Pharmacometric review helps refine the wording of dosing regimen and labeling
Exposure-response analysis is the key to analyzing the appropriateness of dosing regimen (dosage, frequency, mode and duration of administration) and so the focus of regulatory concern. FDA and EMA will determine whether the proposed dosing regimen is reasonable; whether the recommended dosage is acceptable in general adult population and special populations (e.g., geriatric, pediatric or patients with impaired renal/hepatic function) by examining the exposure-response relationship in terms of drug efficacy and safety. If not, the Agency will decide how to adjust the dosage or dosing regimen. The corresponding method and wording of dose adjustment are also required to be reflected in the package leaflet (labeling). For instance, the exposure-response analysis in terms of efficacy and safety supports Vabomere 4 g (meropenem : vaborbactam = 1:1) by intravenous infusion (IV) over 3 hours, every 8 hours (q8h), up to 14 days in adult patients (≥ 18 years old) with adequate renal function evidenced by estimated glomerular filtration rate (eGFR) ≥ 50 mL/min/1.73m2. However, for patients with impaired renal function (eGFR < 50 mL/min/1.73m2), the dosing regimen should be adjusted. Specifically, Vabomere 2 g, IV q8h if eGFR ranges from 30 to 49 mL/min/1.73m2; Vabomere 2 g IV q12h if eGFR ranges from 15 to 29 mL/min/1.73m2; and Vabomere 1 g IV q12h if eGFR is lower than 15 mL/min/1.73m2 [38].

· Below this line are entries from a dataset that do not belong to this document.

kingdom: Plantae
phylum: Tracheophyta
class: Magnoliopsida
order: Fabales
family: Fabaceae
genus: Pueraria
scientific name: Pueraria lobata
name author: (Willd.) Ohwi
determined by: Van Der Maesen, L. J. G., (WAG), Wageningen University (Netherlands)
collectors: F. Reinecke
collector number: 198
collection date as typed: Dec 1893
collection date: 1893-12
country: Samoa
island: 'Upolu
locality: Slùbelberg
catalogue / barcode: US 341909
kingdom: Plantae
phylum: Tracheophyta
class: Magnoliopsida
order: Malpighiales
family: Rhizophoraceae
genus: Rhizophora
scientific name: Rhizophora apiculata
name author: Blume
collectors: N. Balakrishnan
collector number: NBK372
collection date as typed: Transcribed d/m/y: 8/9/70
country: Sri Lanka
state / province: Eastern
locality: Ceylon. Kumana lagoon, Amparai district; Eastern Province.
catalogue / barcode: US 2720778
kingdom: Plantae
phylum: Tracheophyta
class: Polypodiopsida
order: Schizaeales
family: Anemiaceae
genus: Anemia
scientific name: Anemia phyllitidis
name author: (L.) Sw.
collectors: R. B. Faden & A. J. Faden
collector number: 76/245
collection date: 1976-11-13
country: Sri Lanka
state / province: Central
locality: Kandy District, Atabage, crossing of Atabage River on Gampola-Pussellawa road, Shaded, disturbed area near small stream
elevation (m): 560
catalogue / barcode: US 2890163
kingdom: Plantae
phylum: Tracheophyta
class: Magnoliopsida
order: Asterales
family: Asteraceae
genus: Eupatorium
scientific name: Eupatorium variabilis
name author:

Pharmacometric review may trigger post-marketing clinical trial
Pharmacometric review also provides important evidence for justifying the adequacy of the completed preclinical and clinical studies in support of NDA. For example, ceftazidime is excreted through kidneys, dose adjustment is required for ceftazidime-avibactam in the patients with renal impairment. Based on pharmacometric review, FDA reviewers advised the applicant to conduct a post-marketing study on ceftazidime-avibactam in cIAI patients whose creatinine clearance ≤ 50 mL/min to assess the PK, efficacy, and safety after dose adjustment. The PK results from the proposed post-marketing trial are used to analyze whether it is necessary to further adjust the dosing regimen. Another example is the antituberculosis drug delamanid. The relationship between the exposure and antibacterial activity of delamanid was inconsistent. So EMA reviewers request the applicant to perform a post-marketing study to further examine the correlation between 2-month sputum conversion and long-term efficacy following different dosing regimens.
From the relevant NMPA guidelines and the prescribing information of some new antimicrobial agents approved in China, we can see that NMPA has essentially the same focus of concerns as FDA and EMA in pharmacometric review. NMPA approved the new antibacterial agent nemonoxacin malate capsules in 2016. Various PK parameters of nemonoxacin were evaluated thoroughly in the heathy subjects and the patients with community-acquired pneumonia. Population PK analysis was also provided to examine the effect of multiple covariates (sex, age, the severity of renal impairment, and diet) on PK. These analyses provide robust justification of the efficacy and safety of the drug in patients and demonstrate whether it is necessary to adjust dosing regimen [39].